According to the document filed on its website on Monday, the two-year FGN Savings Bonds, due September 10, 2027, carry an interest rate of 15.541 per cent per annum, while the three-year bond, maturing on September 10, 2028, offers 16.541 per cent per annum. Interest payments will be made quarterly on March 10, June 10, September 10, and December 10 each year.
The bonds, which are sold in units of N1,000, have a minimum subscription of N5,000 and a maximum of N50,000,000 per investor. Redemption is structured as a bullet payment on the maturity date, providing investors with a lump sum at the end of the investment term.
According to the DMO, the bonds qualify as government securities for tax exemption purposes under the Company Income Tax Act and Personal Income Tax Act, making them suitable for pension funds and other institutional investors. They also qualify as liquid assets for banks in calculating liquidity ratios and are listed on the Nigerian Exchange Limited.

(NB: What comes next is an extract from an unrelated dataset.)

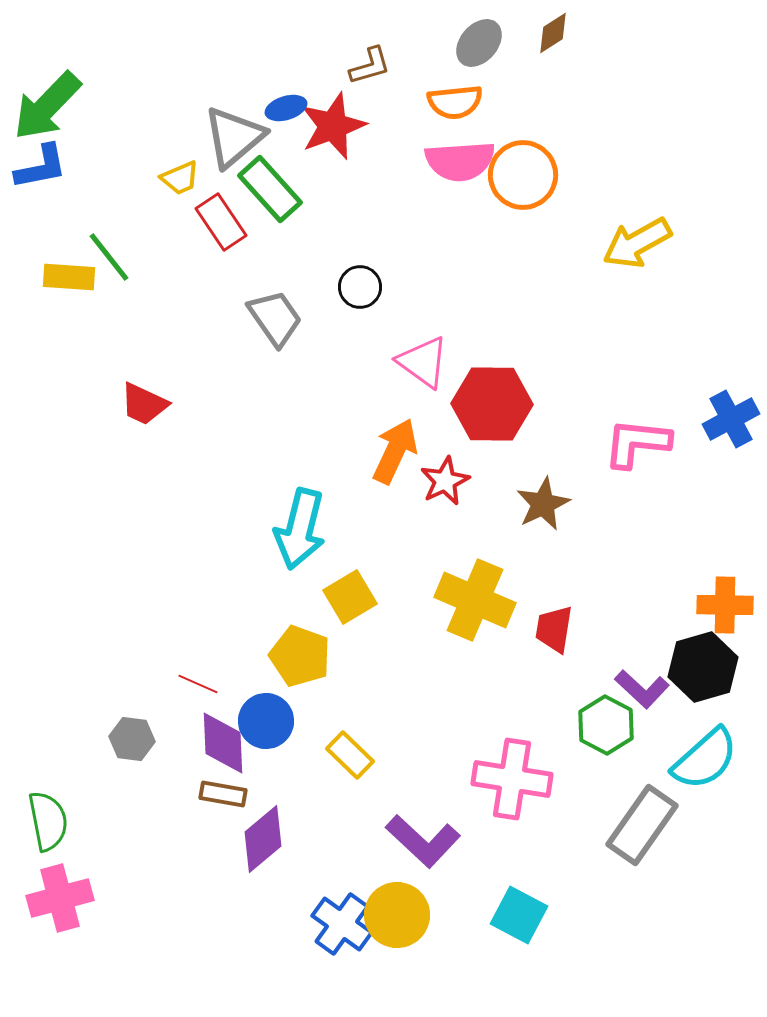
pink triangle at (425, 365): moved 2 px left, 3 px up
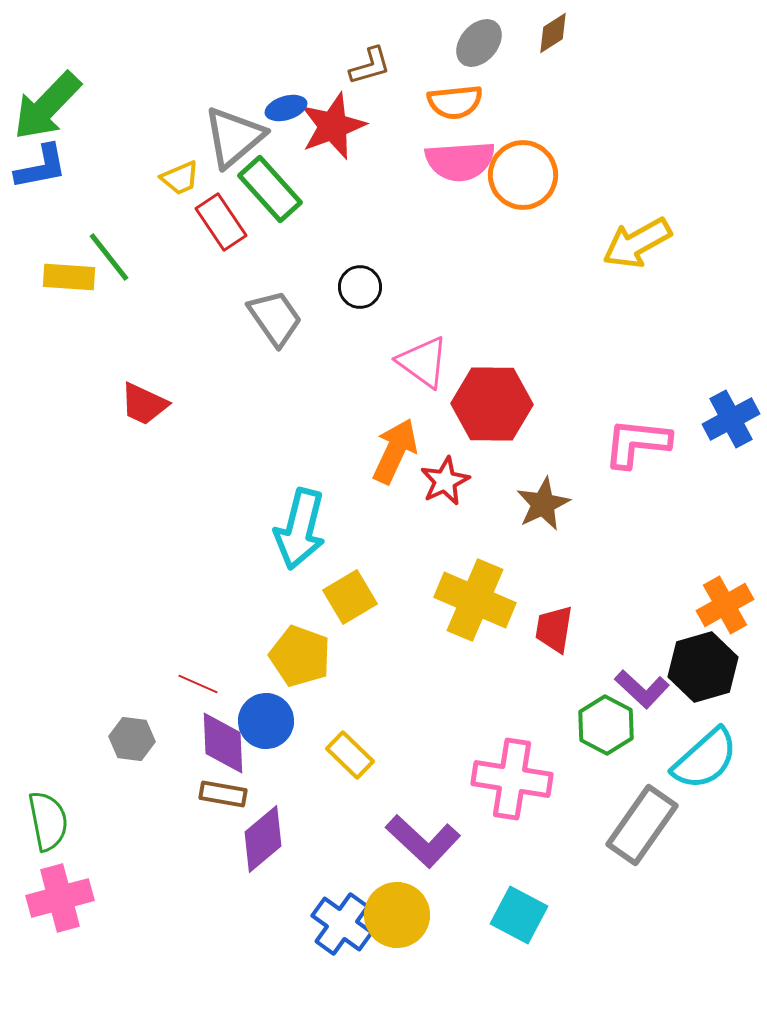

The FGN Savings Bonds are backed by the full faith and credit of the Federal Government and charged upon the general assets of Nigeria, offering a secure investment option for those looking to earn competitive returns while supporting national development.
Applications opened on September 1, 2025, and will close on September 5, 2025, with settlement scheduled for September 10, 2025.
The PUNCH reported that the Debt Management Office on Thursday announced an offering of N200bn savings bonds. According to the offer document on its website, one of the bonds was a reopening of the June 2032 bond with the coupon rate of 17.95 per cent.